TASK OBJECTIVE: Restate each entry word for word. Keep every detail intact.

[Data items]
Start of Block

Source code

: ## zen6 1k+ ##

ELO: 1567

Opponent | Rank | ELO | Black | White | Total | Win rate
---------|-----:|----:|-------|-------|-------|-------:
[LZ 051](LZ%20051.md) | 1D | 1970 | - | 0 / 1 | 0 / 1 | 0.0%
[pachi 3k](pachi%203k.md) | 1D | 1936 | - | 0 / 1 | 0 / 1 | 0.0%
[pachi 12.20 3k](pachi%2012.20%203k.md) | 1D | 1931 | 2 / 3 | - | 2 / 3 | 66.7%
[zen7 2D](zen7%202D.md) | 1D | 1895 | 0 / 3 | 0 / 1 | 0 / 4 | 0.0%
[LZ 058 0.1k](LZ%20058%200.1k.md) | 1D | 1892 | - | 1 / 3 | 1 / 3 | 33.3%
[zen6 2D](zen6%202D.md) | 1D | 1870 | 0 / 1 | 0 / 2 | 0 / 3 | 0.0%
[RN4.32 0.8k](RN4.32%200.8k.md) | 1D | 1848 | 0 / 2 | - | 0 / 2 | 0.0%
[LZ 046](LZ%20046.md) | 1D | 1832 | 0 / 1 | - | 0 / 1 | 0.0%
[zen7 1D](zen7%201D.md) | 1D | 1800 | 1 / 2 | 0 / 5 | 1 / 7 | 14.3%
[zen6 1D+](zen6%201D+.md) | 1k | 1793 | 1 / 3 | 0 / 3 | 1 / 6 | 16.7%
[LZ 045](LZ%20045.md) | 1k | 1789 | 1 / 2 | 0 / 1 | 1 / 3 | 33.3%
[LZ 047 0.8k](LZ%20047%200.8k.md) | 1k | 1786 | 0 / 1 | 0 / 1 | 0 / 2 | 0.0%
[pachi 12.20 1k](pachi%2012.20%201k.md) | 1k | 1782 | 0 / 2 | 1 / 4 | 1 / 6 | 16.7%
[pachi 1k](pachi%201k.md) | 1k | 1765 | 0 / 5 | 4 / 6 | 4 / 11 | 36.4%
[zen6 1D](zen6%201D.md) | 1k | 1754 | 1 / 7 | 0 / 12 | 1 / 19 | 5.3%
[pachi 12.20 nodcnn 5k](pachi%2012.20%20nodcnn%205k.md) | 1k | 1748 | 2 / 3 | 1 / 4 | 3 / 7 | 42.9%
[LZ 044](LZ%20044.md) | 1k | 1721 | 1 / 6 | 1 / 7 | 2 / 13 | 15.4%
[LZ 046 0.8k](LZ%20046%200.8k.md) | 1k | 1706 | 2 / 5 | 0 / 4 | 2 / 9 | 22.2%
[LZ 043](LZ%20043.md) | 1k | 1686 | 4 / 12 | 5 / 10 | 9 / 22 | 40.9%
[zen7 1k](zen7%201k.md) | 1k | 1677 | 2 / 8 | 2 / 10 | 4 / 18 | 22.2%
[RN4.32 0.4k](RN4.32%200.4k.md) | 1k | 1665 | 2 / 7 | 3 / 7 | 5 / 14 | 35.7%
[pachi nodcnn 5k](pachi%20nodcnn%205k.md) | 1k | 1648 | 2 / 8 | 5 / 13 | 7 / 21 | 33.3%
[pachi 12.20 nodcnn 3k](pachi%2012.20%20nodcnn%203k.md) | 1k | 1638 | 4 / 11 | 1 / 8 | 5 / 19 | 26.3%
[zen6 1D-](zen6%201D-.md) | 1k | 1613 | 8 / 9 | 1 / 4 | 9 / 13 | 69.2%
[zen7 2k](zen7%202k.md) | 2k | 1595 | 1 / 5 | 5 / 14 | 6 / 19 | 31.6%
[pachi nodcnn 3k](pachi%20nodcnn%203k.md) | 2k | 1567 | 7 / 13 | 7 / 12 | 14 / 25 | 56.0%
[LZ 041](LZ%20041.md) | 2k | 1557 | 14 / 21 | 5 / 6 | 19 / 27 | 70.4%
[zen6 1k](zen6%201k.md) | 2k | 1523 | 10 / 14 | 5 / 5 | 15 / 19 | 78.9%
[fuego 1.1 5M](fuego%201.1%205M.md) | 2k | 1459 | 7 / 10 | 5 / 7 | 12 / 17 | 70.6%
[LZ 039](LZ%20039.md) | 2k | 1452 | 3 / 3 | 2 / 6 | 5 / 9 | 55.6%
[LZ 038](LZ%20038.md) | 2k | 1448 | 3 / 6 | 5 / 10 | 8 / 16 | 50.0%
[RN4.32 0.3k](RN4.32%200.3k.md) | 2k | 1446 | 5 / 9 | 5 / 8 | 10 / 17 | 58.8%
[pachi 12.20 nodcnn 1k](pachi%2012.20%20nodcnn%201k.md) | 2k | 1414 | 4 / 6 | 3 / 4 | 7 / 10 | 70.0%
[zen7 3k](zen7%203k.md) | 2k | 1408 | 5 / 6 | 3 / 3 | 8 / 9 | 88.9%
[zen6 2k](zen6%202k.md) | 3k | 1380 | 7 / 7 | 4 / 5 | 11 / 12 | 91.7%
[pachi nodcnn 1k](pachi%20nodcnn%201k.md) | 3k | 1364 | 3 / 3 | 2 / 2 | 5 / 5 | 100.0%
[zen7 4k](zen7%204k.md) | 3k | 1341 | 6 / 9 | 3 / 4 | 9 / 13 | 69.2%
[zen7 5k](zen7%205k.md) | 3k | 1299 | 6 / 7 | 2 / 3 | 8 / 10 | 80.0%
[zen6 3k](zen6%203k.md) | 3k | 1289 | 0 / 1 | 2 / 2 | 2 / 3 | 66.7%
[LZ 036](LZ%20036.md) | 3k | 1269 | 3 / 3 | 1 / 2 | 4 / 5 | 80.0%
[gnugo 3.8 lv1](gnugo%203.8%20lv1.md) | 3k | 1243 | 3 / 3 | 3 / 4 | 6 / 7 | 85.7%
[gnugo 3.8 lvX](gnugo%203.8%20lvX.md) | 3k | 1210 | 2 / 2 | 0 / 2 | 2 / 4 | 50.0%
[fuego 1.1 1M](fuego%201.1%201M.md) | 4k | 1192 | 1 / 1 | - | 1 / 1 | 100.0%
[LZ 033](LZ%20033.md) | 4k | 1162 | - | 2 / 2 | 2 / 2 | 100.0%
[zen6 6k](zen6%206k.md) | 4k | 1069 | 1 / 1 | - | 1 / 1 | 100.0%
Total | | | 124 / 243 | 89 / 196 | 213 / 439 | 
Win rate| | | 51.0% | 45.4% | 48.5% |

End of Block

OUTPUT:
Source code

: ## zen6 1k+ ##

ELO: 1567

Opponent | Rank | ELO | Black | White | Total | Win rate
---------|-----:|----:|-------|-------|-------|-------:
[LZ 051](LZ%20051.md) | 1D | 1970 | - | 0 / 1 | 0 / 1 | 0.0%
[pachi 3k](pachi%203k.md) | 1D | 1936 | - | 0 / 1 | 0 / 1 | 0.0%
[pachi 12.20 3k](pachi%2012.20%203k.md) | 1D | 1931 | 2 / 3 | - | 2 / 3 | 66.7%
[zen7 2D](zen7%202D.md) | 1D | 1895 | 0 / 3 | 0 / 1 | 0 / 4 | 0.0%
[LZ 058 0.1k](LZ%20058%200.1k.md) | 1D | 1892 | - | 1 / 3 | 1 / 3 | 33.3%
[zen6 2D](zen6%202D.md) | 1D | 1870 | 0 / 1 | 0 / 2 | 0 / 3 | 0.0%
[RN4.32 0.8k](RN4.32%200.8k.md) | 1D | 1848 | 0 / 2 | - | 0 / 2 | 0.0%
[LZ 046](LZ%20046.md) | 1D | 1832 | 0 / 1 | - | 0 / 1 | 0.0%
[zen7 1D](zen7%201D.md) | 1D | 1800 | 1 / 2 | 0 / 5 | 1 / 7 | 14.3%
[zen6 1D+](zen6%201D+.md) | 1k | 1793 | 1 / 3 | 0 / 3 | 1 / 6 | 16.7%
[LZ 045](LZ%20045.md) | 1k | 1789 | 1 / 2 | 0 / 1 | 1 / 3 | 33.3%
[LZ 047 0.8k](LZ%20047%200.8k.md) | 1k | 1786 | 0 / 1 | 0 / 1 | 0 / 2 | 0.0%
[pachi 12.20 1k](pachi%2012.20%201k.md) | 1k | 1782 | 0 / 2 | 1 / 4 | 1 / 6 | 16.7%
[pachi 1k](pachi%201k.md) | 1k | 1765 | 0 / 5 | 4 / 6 | 4 / 11 | 36.4%
[zen6 1D](zen6%201D.md) | 1k | 1754 | 1 / 7 | 0 / 12 | 1 / 19 | 5.3%
[pachi 12.20 nodcnn 5k](pachi%2012.20%20nodcnn%205k.md) | 1k | 1748 | 2 / 3 | 1 / 4 | 3 / 7 | 42.9%
[LZ 044](LZ%20044.md) | 1k | 1721 | 1 / 6 | 1 / 7 | 2 / 13 | 15.4%
[LZ 046 0.8k](LZ%20046%200.8k.md) | 1k | 1706 | 2 / 5 | 0 / 4 | 2 / 9 | 22.2%
[LZ 043](LZ%20043.md) | 1k | 1686 | 4 / 12 | 5 / 10 | 9 / 22 | 40.9%
[zen7 1k](zen7%201k.md) | 1k | 1677 | 2 / 8 | 2 / 10 | 4 / 18 | 22.2%
[RN4.32 0.4k](RN4.32%200.4k.md) | 1k | 1665 | 2 / 7 | 3 / 7 | 5 / 14 | 35.7%
[pachi nodcnn 5k](pachi%20nodcnn%205k.md) | 1k | 1648 | 2 / 8 | 5 / 13 | 7 / 21 | 33.3%
[pachi 12.20 nodcnn 3k](pachi%2012.20%20nodcnn%203k.md) | 1k | 1638 | 4 / 11 | 1 / 8 | 5 / 19 | 26.3%
[zen6 1D-](zen6%201D-.md) | 1k | 1613 | 8 / 9 | 1 / 4 | 9 / 13 | 69.2%
[zen7 2k](zen7%202k.md) | 2k | 1595 | 1 / 5 | 5 / 14 | 6 / 19 | 31.6%
[pachi nodcnn 3k](pachi%20nodcnn%203k.md) | 2k | 1567 | 7 / 13 | 7 / 12 | 14 / 25 | 56.0%
[LZ 041](LZ%20041.md) | 2k | 1557 | 14 / 21 | 5 / 6 | 19 / 27 | 70.4%
[zen6 1k](zen6%201k.md) | 2k | 1523 | 10 / 14 | 5 / 5 | 15 / 19 | 78.9%
[fuego 1.1 5M](fuego%201.1%205M.md) | 2k | 1459 | 7 / 10 | 5 / 7 | 12 / 17 | 70.6%
[LZ 039](LZ%20039.md) | 2k | 1452 | 3 / 3 | 2 / 6 | 5 / 9 | 55.6%
[LZ 038](LZ%20038.md) | 2k | 1448 | 3 / 6 | 5 / 10 | 8 / 16 | 50.0%
[RN4.32 0.3k](RN4.32%200.3k.md) | 2k | 1446 | 5 / 9 | 5 / 8 | 10 / 17 | 58.8%
[pachi 12.20 nodcnn 1k](pachi%2012.20%20nodcnn%201k.md) | 2k | 1414 | 4 / 6 | 3 / 4 | 7 / 10 | 70.0%
[zen7 3k](zen7%203k.md) | 2k | 1408 | 5 / 6 | 3 / 3 | 8 / 9 | 88.9%
[zen6 2k](zen6%202k.md) | 3k | 1380 | 7 / 7 | 4 / 5 | 11 / 12 | 91.7%
[pachi nodcnn 1k](pachi%20nodcnn%201k.md) | 3k | 1364 | 3 / 3 | 2 / 2 | 5 / 5 | 100.0%
[zen7 4k](zen7%204k.md) | 3k | 1341 | 6 / 9 | 3 / 4 | 9 / 13 | 69.2%
[zen7 5k](zen7%205k.md) | 3k | 1299 | 6 / 7 | 2 / 3 | 8 / 10 | 80.0%
[zen6 3k](zen6%203k.md) | 3k | 1289 | 0 / 1 | 2 / 2 | 2 / 3 | 66.7%
[LZ 036](LZ%20036.md) | 3k | 1269 | 3 / 3 | 1 / 2 | 4 / 5 | 80.0%
[gnugo 3.8 lv1](gnugo%203.8%20lv1.md) | 3k | 1243 | 3 / 3 | 3 / 4 | 6 / 7 | 85.7%
[gnugo 3.8 lvX](gnugo%203.8%20lvX.md) | 3k | 1210 | 2 / 2 | 0 / 2 | 2 / 4 | 50.0%
[fuego 1.1 1M](fuego%201.1%201M.md) | 4k | 1192 | 1 / 1 | - | 1 / 1 | 100.0%
[LZ 033](LZ%20033.md) | 4k | 1162 | - | 2 / 2 | 2 / 2 | 100.0%
[zen6 6k](zen6%206k.md) | 4k | 1069 | 1 / 1 | - | 1 / 1 | 100.0%
Total | | | 124 / 243 | 89 / 196 | 213 / 439 | 
Win rate| | | 51.0% | 45.4% | 48.5% |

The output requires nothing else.